What they instead foresee as humanity's next home is faraway Titan, a moon of Saturn that, while different in many ways from Earth, has enough similarities that it could work. The atmosphere lacks oxygen but isn't immediately toxic, the surface is somewhat akin to Earth's with solid land masses largely made of ice and seas probably composed of liquid methane among other fluids, there's water that can be harvested for hydration and oxygen, and the methane could provide a virtually endless source of energy. There's even a remote possibility that some form of life lives in the seas.
For readers who grew up dreaming of becoming interplanetary pioneers, it's heady stuff, and the approach Wohlforth and Hendrix use in presenting it makes the book irresistible to sci-fi geeks. Each chapter explores various aspects of current knowledge about space travel (labeled "Present") interspersed with an ongoing fictional account of how human colonists would reach Titan and what they would encounter when they got there (dubbed "Future"). The "future" sections add up to a science fiction story where the emphasis is on the science half of the equation.
For the primary, "present" narrative, the authors meet with a broad range of people working in both governmental and private arenas. The many challenges that would face any attempt at locating humans off-planet are explored. A lot of these center around the effects, both known and speculated upon, of lengthy time in space on the human body. The absence of gravity can lead to bone and muscle degradation. There's also evidence that too much time in space can lower IQs. The psychological impacts of months or even years in a cramped spacecraft are difficult to predict. Radiation exposure in space is hard to mitigate to a safe level.
Warp-drive travel
One solution is to cut the travel time, and we learn from this book that recent advances in propulsion could reduce a trip to Titan from its present seven years to 18 months, potentially tolerable for someone with the right psychological profile. We also find that warp drive, the solution science fiction writers devised to solve the problem of quickly getting from one end of the galaxy to the other, is now a theoretical possibility (although a very long ways off, if indeed realistic).
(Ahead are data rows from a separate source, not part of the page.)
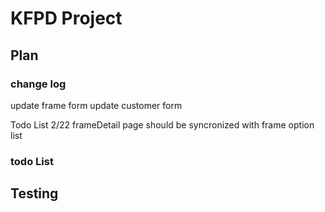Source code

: # KFPD Project

## Plan

### change log
  update frame form 
  update customer form 
  
  Todo List 2/22
  frameDetail page should be syncronized with frame option list 
  
### todo List

## Testing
The authors explore the philosophical ramifications of moving to another planet, as well as the economic and political realities. Reflecting on Elizabethan England's success in using government-chartered private corporations to build the British Empire, they suggest that this would be the best way to fund travel and exploration of the outer solar system. They also look at how artificial intelligence and robotics would be required both for unmanned missions sent out in advance of any colonists as well as making a human settlement viable in such an alien environment.
The "future" scenario the authors conceive as driving that settlement is unsettling. Looking at current trends, they foresee worsening climate and political instability across the planet as motivating those who can accomplish the task to get away. Corporations, meanwhile, step up their involvement in helping those wealthy enough to leave because there's money to be made. And any colonists would have to meet a rigorous physical standard. Social Darwinism would be hard to resist.
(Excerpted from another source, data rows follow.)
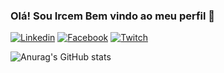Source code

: ### Olá! Sou Ircem Bem vindo ao meu perfil 🦊
[![Linkedin](https://img.shields.io/badge/LinkedIn-0077B5?style=for-the-badge&logo=linkedin&logoColor=white)](https://www.linkedin.com/in/leonardo-tonioti-211b24210/)
[![Facebook](https://img.shields.io/badge/Facebook-1877F2?style=for-the-badge&logo=facebook&logoColor=white)](https://www.facebook.com/leonardo.tonioti)
[![Twitch](https://img.shields.io/badge/Twitch-9146FF?style=for-the-badge&logo=twitch&logoColor=white)](https://www.twitch.tv/ircem)






![Anurag's GitHub stats](https://github-readme-stats.vercel.app/api?username=anuraghazra&show_icons=true&theme=radical)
Of course, the further they get away from present conditions, the more Wohlforth and Hendrix are guessing, but they acknowledge this. What they want to do is stay within the realm of the currently possible, which, they write, includes one known fact: "There's plenty we don't currently know about Titan. But we do know that, if we could get there, we could live there."
For those of us who grew up dreaming of space travel, that's enough to warrant giving it a shot.
David A. James is a Fairbanks-based freelance writer and critic.